What is expected
Gather every line below that contains the string "Zahl" and copy each of those lines out in full.

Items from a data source
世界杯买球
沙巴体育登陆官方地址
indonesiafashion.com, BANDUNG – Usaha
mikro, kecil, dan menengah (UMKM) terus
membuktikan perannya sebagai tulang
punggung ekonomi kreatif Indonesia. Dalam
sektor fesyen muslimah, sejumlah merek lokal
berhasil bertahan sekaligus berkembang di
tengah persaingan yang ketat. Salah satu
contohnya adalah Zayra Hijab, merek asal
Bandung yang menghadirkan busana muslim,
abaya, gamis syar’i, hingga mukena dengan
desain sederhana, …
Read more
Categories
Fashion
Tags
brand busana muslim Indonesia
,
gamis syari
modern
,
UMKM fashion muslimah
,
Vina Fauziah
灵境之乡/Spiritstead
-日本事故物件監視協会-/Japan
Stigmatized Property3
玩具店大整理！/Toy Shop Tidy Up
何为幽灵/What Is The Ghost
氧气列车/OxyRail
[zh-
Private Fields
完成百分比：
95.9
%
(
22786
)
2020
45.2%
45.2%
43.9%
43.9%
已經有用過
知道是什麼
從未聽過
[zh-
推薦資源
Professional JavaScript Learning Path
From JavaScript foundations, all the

...

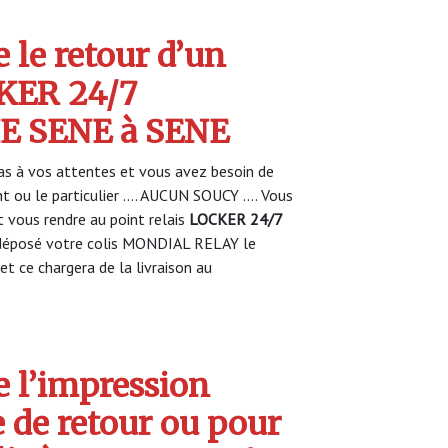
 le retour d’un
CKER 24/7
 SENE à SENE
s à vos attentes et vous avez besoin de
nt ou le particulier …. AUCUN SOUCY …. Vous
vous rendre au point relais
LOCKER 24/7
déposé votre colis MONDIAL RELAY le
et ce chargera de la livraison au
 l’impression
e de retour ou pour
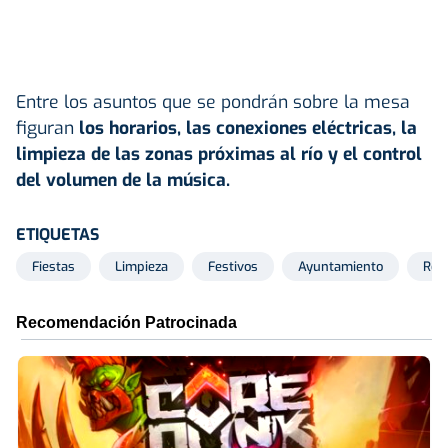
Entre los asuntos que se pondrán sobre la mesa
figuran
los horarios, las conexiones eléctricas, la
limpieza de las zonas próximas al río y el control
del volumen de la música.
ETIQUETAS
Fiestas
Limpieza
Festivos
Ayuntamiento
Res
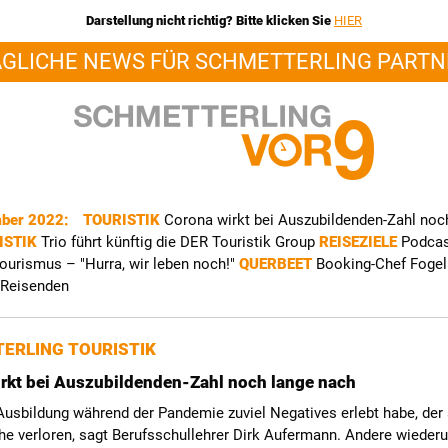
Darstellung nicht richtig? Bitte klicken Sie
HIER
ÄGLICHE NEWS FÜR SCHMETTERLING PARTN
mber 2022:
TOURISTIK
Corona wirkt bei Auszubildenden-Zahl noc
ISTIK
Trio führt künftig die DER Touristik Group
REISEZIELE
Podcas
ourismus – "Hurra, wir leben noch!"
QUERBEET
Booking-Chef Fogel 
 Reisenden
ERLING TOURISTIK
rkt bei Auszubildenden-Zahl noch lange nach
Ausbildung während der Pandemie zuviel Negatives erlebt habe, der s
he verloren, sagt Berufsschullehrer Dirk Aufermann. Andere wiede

Worked solution
Corona wirkt bei Auszubildenden-Zahl noc
rkt bei Auszubildenden-Zahl noch lange nach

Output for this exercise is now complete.